After combining the samples, we can save the merged data to an RDS file to use later. Remember that a Seurat object containing MPX data is “connected” to a PXL file, so you need to share the PXL file along with the RDS file to ensure that component graphs can be loaded. If component graphs are not needed for subsequent analysis, the PXL file is no longer needed.

# This is an optional pause step; if you prefer to continue to the next tutorial without saving the object, that will also work.
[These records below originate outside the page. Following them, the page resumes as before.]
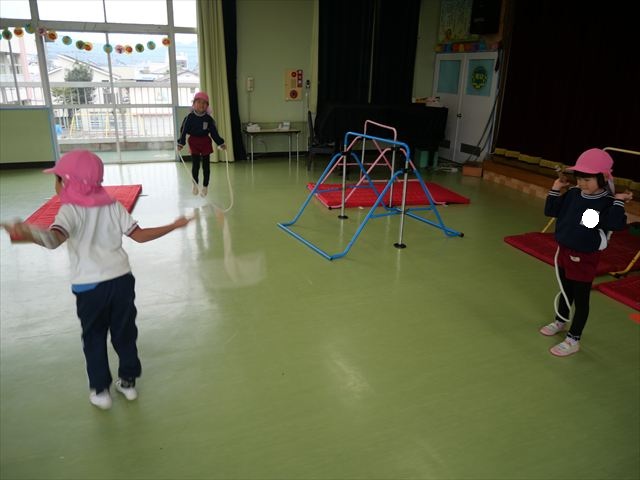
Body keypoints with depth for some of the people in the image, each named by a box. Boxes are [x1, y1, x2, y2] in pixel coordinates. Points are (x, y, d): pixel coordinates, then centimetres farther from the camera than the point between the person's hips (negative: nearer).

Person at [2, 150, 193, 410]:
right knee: (125, 332, 17)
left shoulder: (70, 210, -11)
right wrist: (174, 225, 7)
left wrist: (29, 234, -52)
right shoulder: (113, 206, 1)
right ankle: (128, 381, 31)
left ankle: (100, 390, 23)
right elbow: (140, 235, -2)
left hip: (90, 286, -3)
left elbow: (55, 238, -31)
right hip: (121, 279, 4)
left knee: (94, 338, 15)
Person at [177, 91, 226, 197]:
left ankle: (205, 186, 18)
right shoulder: (190, 117, -8)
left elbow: (214, 132, 0)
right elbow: (184, 131, -7)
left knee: (206, 166, 5)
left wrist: (221, 143, -5)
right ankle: (195, 184, 19)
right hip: (194, 142, -1)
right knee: (195, 165, -2)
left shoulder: (208, 118, -4)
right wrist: (181, 143, -15)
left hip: (206, 142, 1)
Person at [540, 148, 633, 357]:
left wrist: (618, 203, -34)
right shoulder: (573, 194, -3)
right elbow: (551, 211, 4)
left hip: (585, 258, -6)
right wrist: (556, 190, -4)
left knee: (580, 298, 5)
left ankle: (573, 340, 17)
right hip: (564, 251, 6)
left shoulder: (608, 202, -19)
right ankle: (560, 321, 46)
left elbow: (615, 224, -32)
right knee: (565, 290, 25)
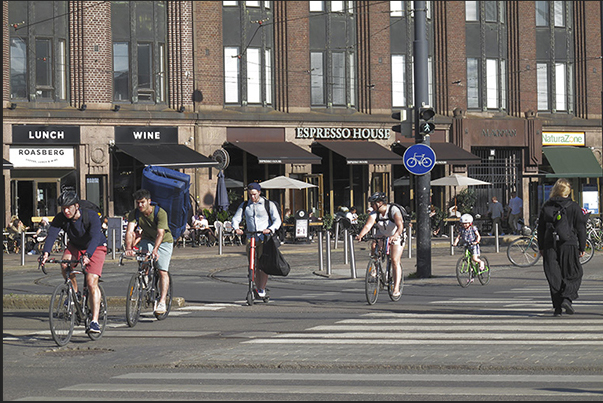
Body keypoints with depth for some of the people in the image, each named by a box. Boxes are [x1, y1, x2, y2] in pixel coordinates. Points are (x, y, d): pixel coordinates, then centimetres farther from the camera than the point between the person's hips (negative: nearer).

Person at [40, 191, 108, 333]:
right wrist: (46, 252, -49)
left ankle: (95, 322, -21)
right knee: (65, 264, -30)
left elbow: (95, 237, -41)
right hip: (75, 246, 4)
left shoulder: (92, 216, -28)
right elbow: (52, 234, -30)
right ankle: (74, 293, -4)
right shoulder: (60, 218, -18)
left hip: (95, 248, -4)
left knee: (91, 282, -20)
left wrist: (87, 255, -58)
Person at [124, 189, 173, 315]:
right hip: (147, 240, 4)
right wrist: (128, 248, -47)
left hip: (164, 241, -4)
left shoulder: (160, 213, -27)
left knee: (163, 271, -15)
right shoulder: (134, 214, -16)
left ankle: (162, 302, -17)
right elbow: (129, 231, -29)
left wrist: (155, 250, -51)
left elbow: (160, 233, -36)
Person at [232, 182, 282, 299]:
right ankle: (257, 288, 15)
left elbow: (277, 220, -5)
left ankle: (262, 290, -7)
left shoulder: (268, 204, 2)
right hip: (250, 238, 3)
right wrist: (236, 228, -19)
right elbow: (236, 219, 4)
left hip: (265, 238, -3)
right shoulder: (244, 206, 11)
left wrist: (270, 229, -26)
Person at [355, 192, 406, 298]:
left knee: (395, 261, -17)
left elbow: (400, 226, -38)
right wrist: (360, 235, -46)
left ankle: (396, 288, -18)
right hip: (382, 236, 5)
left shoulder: (394, 210, -26)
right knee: (373, 246, -26)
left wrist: (396, 235, -58)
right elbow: (368, 226, -27)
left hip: (397, 236, -5)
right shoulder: (374, 213, -14)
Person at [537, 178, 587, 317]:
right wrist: (582, 247, 8)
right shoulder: (573, 207, -2)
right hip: (569, 245, -3)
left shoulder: (546, 207, 6)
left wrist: (541, 248, 16)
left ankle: (557, 307, 4)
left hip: (550, 245, 3)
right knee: (573, 275, 8)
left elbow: (541, 229, 9)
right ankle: (567, 298, -14)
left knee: (554, 276, 6)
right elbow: (581, 228, 0)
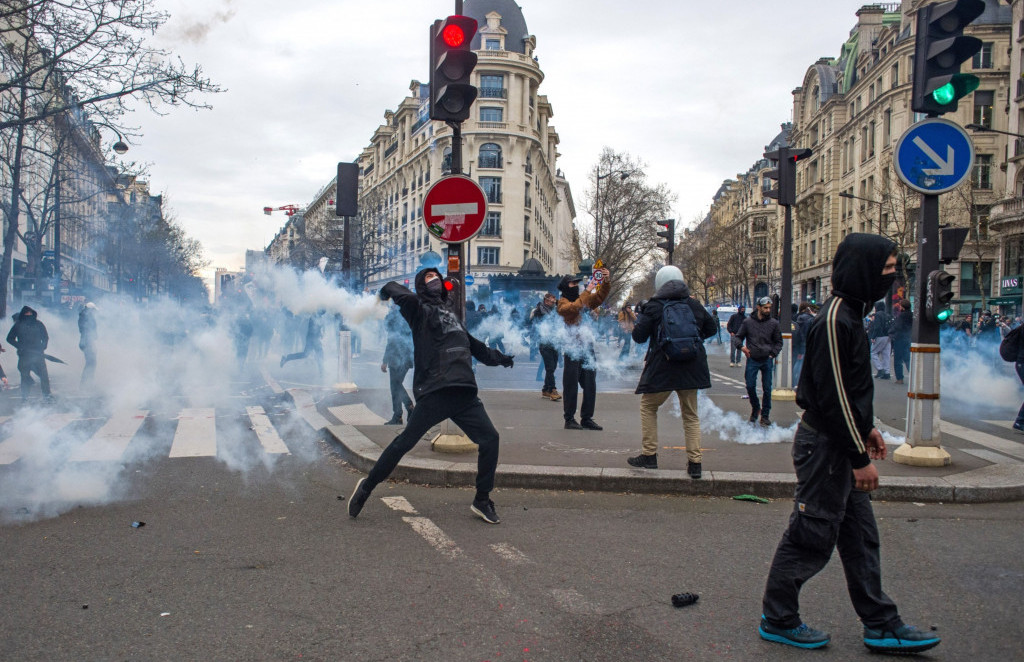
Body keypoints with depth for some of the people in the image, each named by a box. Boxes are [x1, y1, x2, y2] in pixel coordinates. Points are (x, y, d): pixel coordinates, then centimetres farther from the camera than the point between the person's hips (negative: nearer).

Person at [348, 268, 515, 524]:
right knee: (404, 443, -5)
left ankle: (482, 501, 13)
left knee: (490, 439, -1)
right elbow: (394, 290, -14)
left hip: (464, 394, 7)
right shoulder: (419, 308, 5)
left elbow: (474, 346, 37)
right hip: (434, 393, -6)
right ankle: (367, 486, 14)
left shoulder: (450, 313, 28)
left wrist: (500, 358, 39)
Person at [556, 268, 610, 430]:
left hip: (587, 347, 6)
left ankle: (587, 418, 17)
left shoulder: (586, 299, 16)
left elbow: (600, 297, 12)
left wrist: (606, 282, -5)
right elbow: (573, 308, -22)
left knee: (590, 386, 8)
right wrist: (588, 291, -20)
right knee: (571, 386, -2)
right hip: (572, 349, -6)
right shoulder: (563, 303, -3)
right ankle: (569, 419, 5)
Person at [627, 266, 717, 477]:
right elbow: (711, 328, 18)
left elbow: (638, 336, -5)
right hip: (691, 368, 4)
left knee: (648, 407, 14)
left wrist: (640, 319, 13)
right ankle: (694, 462, 7)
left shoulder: (654, 307, -7)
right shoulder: (695, 305, 6)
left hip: (661, 368, -3)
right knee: (690, 414, 11)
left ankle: (649, 455, 10)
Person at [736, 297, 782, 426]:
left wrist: (773, 354, -4)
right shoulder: (748, 322, 1)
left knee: (767, 389, 2)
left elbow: (778, 341, 11)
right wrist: (741, 346, -10)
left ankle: (765, 415, 13)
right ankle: (755, 408, 26)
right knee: (750, 386, 0)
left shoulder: (773, 323, 2)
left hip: (767, 360, 0)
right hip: (752, 360, 0)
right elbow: (738, 337, 10)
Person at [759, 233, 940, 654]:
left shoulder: (849, 315, 11)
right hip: (825, 446, -10)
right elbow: (833, 396, -23)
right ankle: (777, 620, 17)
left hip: (840, 445, 10)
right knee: (811, 539, 2)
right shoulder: (835, 321, -21)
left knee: (861, 536, 15)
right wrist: (860, 456, -19)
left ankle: (881, 626, 25)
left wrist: (867, 428, 19)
saveRDS(pg_data_combined, file.path(DATA_DIR, "combined_data.rds"))

We have now seen how to load MPX data, inspect its key properties and prepare the data for integrated analysis across experimental samples. In the next tutorial we will apply these skills and demonstrate how to quality control MPX data.